━━━━━ TEXTO DEL DOCUMENTO
Estoy viendo un gran contrasto de estilo de
vida. Soy de Washington. Si, pasé
lo demás de los últimos cinco años en México, pero cada vez que ando en estados
Unidos siento como un glotón con el agua. Al salir de país me arrepiento por
descuidar un recurso tan precioso.
El estado de Washington, especialmente el
oeste, en donde vivía, está lleno de colores. Crecen árboles de pino, árboles coníferos, árboles con
flores, árboles con manzanas o cerezas o ciruelas, árboles que cambian de color
en el otoño y les caen las hojas por el invierno. El pasto allí es tan suave
que me encanta acostarme sobre él, cuando no esta lloviendo. Son muy pocos
días, los que conocen mi estado ya saben. Entonces, con tanta agua no les hace
tan importante a mucha gente para conservar su uso.
Aquí
en Santa Rosalía, Baja California Sur, me tocó un gran contrasto de la vida que
vivía este verano pasado en Washington. Nos quedamos con unos amigos en su
casa. Viven a gusto, es decir que no son de lujo pero ni les hace falta nada.
Le dije a mi amiga que iba a la lavandería en la esquina para lavar pañales (mi
bebé es muy ecológico) y ella insistió que yo usé su lavadora en lugar de
gastar dinero en la lavandería. Me enseño como llenar la maquina con agua del
tinaco: el tinaco es un gran contenedor en el que caben 50 galones o mas. Me
dijo que allí en su pueblo solo tienen servicio de agua por dos o tres horas
diario. Durante ese tandeo, el tiempo cuando corre agua, el tinaco se llena, ya
por la tarde cuando no hay servicio la familia depende de esta agua, sí se
acaba, no tienen agua hasta el próximo día. Así es en muchas partes de México, algunos
pueblos tienen una sola hora de tandeo. En la ciudad de México, por demasiada
gente, hay colonias con un solo tandeo por la quincena. Entonces me puse a
pensar en tanta agua que yo usaba diario viviendo en Washington en contrasto.
━━━━━━━━━━
━━━━━ DATOS DE ORIGEN
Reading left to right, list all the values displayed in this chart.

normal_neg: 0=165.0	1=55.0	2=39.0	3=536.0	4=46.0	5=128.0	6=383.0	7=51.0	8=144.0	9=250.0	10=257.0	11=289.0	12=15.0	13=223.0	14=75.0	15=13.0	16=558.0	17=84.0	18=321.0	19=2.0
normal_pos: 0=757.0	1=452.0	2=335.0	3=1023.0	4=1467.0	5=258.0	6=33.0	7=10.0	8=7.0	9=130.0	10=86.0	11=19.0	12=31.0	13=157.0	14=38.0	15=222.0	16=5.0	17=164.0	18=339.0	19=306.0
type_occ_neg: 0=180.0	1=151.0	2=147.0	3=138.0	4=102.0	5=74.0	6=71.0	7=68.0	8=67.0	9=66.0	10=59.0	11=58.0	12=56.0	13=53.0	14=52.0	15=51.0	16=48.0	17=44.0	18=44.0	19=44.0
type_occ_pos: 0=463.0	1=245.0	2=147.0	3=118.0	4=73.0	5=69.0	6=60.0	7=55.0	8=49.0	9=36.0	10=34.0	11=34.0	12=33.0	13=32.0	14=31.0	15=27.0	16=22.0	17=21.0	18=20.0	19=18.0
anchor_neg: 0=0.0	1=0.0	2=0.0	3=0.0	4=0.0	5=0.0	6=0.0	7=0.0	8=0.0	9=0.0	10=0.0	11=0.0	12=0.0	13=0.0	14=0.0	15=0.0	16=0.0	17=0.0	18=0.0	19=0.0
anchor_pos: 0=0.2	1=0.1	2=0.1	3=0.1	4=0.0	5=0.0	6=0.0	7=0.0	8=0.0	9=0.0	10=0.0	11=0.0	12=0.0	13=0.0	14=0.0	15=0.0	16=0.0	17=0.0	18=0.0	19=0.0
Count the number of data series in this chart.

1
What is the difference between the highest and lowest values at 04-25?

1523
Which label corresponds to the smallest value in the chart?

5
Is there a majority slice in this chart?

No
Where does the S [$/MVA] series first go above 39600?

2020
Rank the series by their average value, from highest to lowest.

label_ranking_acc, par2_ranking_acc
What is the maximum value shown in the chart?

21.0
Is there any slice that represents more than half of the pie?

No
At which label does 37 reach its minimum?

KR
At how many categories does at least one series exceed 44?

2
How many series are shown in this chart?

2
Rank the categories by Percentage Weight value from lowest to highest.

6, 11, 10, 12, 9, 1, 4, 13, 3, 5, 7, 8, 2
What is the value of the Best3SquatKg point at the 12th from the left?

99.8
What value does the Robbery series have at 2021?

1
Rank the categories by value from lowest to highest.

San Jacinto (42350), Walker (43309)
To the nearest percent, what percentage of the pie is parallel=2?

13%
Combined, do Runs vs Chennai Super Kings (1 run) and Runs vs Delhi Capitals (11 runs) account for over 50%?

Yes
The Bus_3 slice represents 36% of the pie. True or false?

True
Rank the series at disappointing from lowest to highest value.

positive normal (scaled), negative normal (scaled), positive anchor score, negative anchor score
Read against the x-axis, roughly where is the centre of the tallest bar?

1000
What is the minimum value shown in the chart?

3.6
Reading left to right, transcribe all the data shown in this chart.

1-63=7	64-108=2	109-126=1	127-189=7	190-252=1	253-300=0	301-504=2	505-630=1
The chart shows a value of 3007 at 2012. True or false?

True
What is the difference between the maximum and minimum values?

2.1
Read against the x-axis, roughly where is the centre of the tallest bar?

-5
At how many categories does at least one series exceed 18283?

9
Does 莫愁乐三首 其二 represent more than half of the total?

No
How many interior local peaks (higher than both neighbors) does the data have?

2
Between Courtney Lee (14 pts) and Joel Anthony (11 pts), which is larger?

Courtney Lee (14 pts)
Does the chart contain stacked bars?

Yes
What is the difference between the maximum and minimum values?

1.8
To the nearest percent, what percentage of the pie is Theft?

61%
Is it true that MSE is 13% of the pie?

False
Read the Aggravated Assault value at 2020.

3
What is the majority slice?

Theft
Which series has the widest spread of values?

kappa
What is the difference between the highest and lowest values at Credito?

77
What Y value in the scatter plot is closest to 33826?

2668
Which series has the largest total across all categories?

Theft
━━━━━━━━━━
ACTIVIDAD 1
¿Puedes reproducir literalmente el fragmento del texto sobre el uso del agua que empieza con "Estoy viendo un" y sigue hasta "recurso tan precioso."?
ACTIVIDAD 2
Prosigue el texto sobre el uso del agua en Washington y México a partir de su última oración.

RESULTADO 1
Estoy viendo un gran contrasto de estilo de
vida. Soy de Washington. Si, pasé
lo demás de los últimos cinco años en México, pero cada vez que ando en estados
Unidos siento como un glotón con el agua. Al salir de país me arrepiento por
descuidar un recurso tan precioso.

RESULTADO 2
Agradecía cada gota de esta agua, esperando que no la vaya acabar y dejar su
familia sino por la noche.
Lo bueno es que por toda la republica hay
anuncios en los murales avisando que la gente cuida el uso del agua. Varias
personas me han dicho que no siempre ha sido así. En los ochentas se bañaban,
lavaban carros y trastes sin preocuparse. Unos diez años después llegó mucha
industria, y con esa, muchas trabajadoras. Los pueblos crecieron tan rápido que
no habían recursos para apoyar la
población. Entonces empezó el control sobre el agua. Para muchos ha sido su
estilo de vida para cuidar el agua, no conocen algo diferente. La regla nueva
es para que el gobierno autorice la construcción de una empresa grande como
hoteles que necesitan su propia desaladora para convertir el agua del mar en
agua fresca. Sin este requisito se acabarían las reservas públicas muy pronto.
Según el Programa para el Desarrollo de
Naciones Unidas el promedio de uso de agua es de 575 litros diarios por persona
en Estados Unidos. ¡Es demasiado! Casi todas las casas tienen lavaplatos, lavadora,
bañera, muchas plantas para regar y varios carros para lavar. La gran lastima
es que hasta que se van acabando las provisiones, no habrá consciencia
colectiva para cuidarlos, al menos que pongamos en acción una campaña fuerte.
Mi proposición para ayudar la situación en Estados Unidos es por medio de la
educación. Tal vez sí la gente sabe que hoy en día nosotros americanos usamos
mas agua que cualquier país del mundo, nos daríamos cuenta que ya es hora de
cambiar las maneras. Como en México, deben de tener anuncios públicos en
murales y televisión para educar a la gente que es tan importante para nosotros
cuidar nuestros gastos. El promedio en el Reino Unido es solo 149 litros diarios.
Hay que preguntarnos porque otro país industrializado y avanzando como nosotros
es tan eficiente. Yo creo que nuestra sociedad nos enseña que siempre mas es
mejor. Espero que la generación nueva sea mejor educada para cuidar todos los
recursos dispensables. Nunca sabemos cuando nos tocarán tiempos mas difíciles y
por esa razón debemos reforzar la educación para resolver este problema.